IBM / continuous-learning-with-watson-ml-and-db2

Build models that learn over time with Watson Machine Learning, Watson Studio and IBM Db2 Warehouse on Cloud
https://developer.ibm.com/patterns/continuous-learning-with-wml-and-db2-warehouse-on-cloud/
Apache License 2.0
6 stars 8 forks source link
db2-warehouse ibm-cloud ibmcode watson-machine-learning watson-studio

WARNING: This repository is no longer maintained :warning:

This repository will not be updated. The repository will be kept available in read-only mode.

Continuous Learning with Watson Machine Learning and IBM Db2 Warehouse on Cloud

In this code pattern, we will use IBM Watson Machine Learning and Watson Studio — which allows data scientists and analysts to quickly build and prototype models — to monitor deployments, and to learn over time as more data becomes available. Performance Monitoring and Continuous Learning enables machine learning models to re-train on new data supplied by the user or other data sources. All applications and analysis tools that depend on the model are automatically updated as Watson Studio handles the selection and deployment of the best model.

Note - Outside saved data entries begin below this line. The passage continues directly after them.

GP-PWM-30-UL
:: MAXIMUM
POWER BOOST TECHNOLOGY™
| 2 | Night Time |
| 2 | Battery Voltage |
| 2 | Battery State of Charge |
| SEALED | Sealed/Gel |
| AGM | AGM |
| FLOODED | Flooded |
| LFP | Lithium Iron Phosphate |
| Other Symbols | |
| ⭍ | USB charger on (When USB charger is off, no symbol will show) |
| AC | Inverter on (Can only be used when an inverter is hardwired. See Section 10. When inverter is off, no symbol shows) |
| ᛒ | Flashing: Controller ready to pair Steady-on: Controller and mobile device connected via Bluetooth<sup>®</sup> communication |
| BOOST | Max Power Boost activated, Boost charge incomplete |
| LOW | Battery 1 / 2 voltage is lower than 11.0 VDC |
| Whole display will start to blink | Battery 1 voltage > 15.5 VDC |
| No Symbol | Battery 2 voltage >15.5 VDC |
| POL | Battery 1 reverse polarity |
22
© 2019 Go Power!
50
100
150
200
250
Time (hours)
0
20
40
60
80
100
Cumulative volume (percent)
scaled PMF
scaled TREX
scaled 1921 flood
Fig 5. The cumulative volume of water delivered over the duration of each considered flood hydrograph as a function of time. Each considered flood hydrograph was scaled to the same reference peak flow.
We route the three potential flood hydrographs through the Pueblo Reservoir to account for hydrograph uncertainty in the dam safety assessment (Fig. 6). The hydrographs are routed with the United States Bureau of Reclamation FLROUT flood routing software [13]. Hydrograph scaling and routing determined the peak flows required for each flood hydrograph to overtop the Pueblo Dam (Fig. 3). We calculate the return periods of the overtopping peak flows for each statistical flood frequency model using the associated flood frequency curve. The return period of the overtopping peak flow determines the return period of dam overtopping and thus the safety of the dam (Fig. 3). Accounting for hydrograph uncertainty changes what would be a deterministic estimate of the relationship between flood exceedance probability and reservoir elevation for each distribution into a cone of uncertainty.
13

In this code pattern, we’ll solve a problem for the City of Chicago using the Model Builder to model building violations. We’ll predict which buildings are most likely to fail an inspection, and we'll intelligently rank buildings by their likelihood to fail an inspection, saving time and resources for the city and building inspectors. We’ll begin by building a model on publicly available data from 2017, starting in September. Then, we will introduce data from October, November, and December data to simulate learning and model re-training over time.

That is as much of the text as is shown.